Diante disso, o advogado que defende o interditando em ações judiciais diversas e, concomitantemente, representa a autora da ação de interdição contra seu cliente, estará em situação de conflito que fere os arts. 5º, §6º do Estatuto da Advocacia e 19 do CEDOAB”

...

Com efeito, a hipótese analisada no parecer citado, foi a de um advogado que prestou serviços por mais de 20 anos a um determinado cliente, que ainda o representava em processos ativos, foi igualmente contatado pelos membros da família deste último, para representá-los em futura ação de interdição desse mesmo cliente, de maneira parcial ou total, para impedi-lo de  permanecer dilapidando seu patrimônio. Em tal hipótese, pois, o conflito apresenta-se, desde logo, manifesto, pelo que o parecer foi aprovado no sentido do cometimento de infração ética na representação do Requerente da interdição e do interditado em outros processos já em curso.

No caso sob análise, especificamente, não se verifica, de início,  qualquer conflito de o advogado da Requerente também representar a Interditanda, com a procuração outorgada por essa própria Requerente, em ação de execução de despesas de condomínio, para o exclusivo fim de pagamento do crédito exequendo já reconhecido.

Portanto, nos limites mencionados, e supondo-se não ocorrer futuro conflito entre a Requerente e a Interditanda, não se vislumbra falta ética na representação simultânea, pelo advogado, tanto da Requerente da interdição, como da própria Interditanda - representada pela Requerente no exercício de curadora provisória, em decorrência do dever legal de administração de seus bens, ficando entretanto , ressalvado, que, na ocorrência de conflito, a representação simultânea não poderá perdurar, sob pena de cometimento de infração ética, conforme determina o art. 18 do CED.[7]

 


[1] Art. 759. O tutor ou o curador será intimado a prestar compromisso no prazo de 5 (cinco) dias contado da:

...

§ 2º Prestado o compromisso, o tutor ou o curador assume a administração dos bens do tutelado ou do interditado.

[2] Art. 747. A interdição pode ser promovida: ...II - pelos parentes ou tutores; ...

[3]  Art. 749. Incumbe ao autor, na petição inicial, especificar os fatos que demonstram a incapacidade do interditando para administrar seus bens e, se for o caso, para praticar atos da vida civil, bem como o momento em que a incapacidade se revelou.

Parágrafo único. Justificada a urgência, o juiz pode nomear curador provisório ao interditando para a prática de determinados atos.
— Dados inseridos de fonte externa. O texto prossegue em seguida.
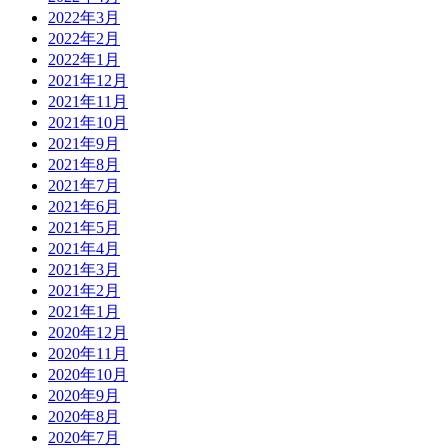
2022年3月
2022年2月
2022年1月
2021年12月
2021年11月
2021年10月
2021年9月
2021年8月
2021年7月
2021年6月
2021年5月
2021年4月
2021年3月
2021年2月
2021年1月
2020年12月
2020年11月
2020年10月
2020年9月
2020年8月
2020年7月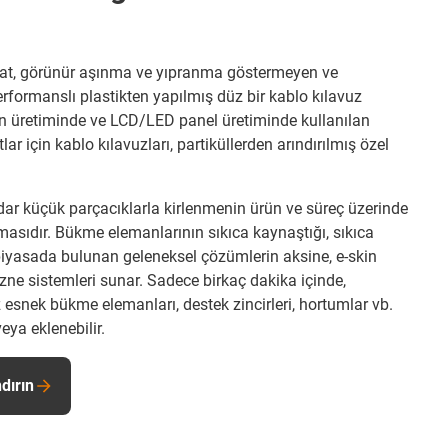
flat, görünür aşınma ve yıpranma göstermeyen ve
formanslı plastikten yapılmış düz bir kablo kılavuz
tken üretiminde ve LCD/LED panel üretiminde kullanılan
r için kablo kılavuzları, partiküllerden arındırılmış özel
r küçük parçacıklarla kirlenmenin ürün ve süreç üzerinde
olmasıdır. Bükme elemanlarının sıkıca kaynaştığı, sıkıca
piyasada bulunan geleneksel çözümlerin aksine, e-skin
azne sistemleri sunar. Sadece birkaç dakika içinde,
esnek bükme elemanları, destek zincirleri, hortumlar vb.
 veya eklenebilir.
dırın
[4] Art. 1.748. Compete também ao tutor, com autorização do juiz:

I - pagar as dívidas do menor;

II - aceitar por ele heranças, legados ou doações, ainda que com encargos;

III - transigir;

IV - vender-lhe os bens móveis, cuja conservação não convier, e os imóveis nos casos em que for permitido;

 V - propor em juízo as ações, ou nelas assistir o menor, e promover todas as diligências a bem deste, assim como defendê-lo nos pleitos contra ele movidos

[5]Art. 1.774. Aplicam-se à curatela as disposições concernentes à tutela, com as modificações dos artigos seguintes...

[6] Art. 18.Sobrevindo  conflito  de  interesse  entre  seus  constituintes,  e  não  estando acordes os interessados, com a devida prudência e discernimento, optará o advogado por um dos mandatos, renunciando aos demais, resguardado o sigilo profissional.

[7] Art. 18.Sobrevindo conflitos  de  interesse  entre  seus  constituintes,  e  não  estando acordes os interessados, com a devida prudência e discernimento, optará o advogado por um dos mandatos, renunciando aos demais, resguardado o sigilo profissional.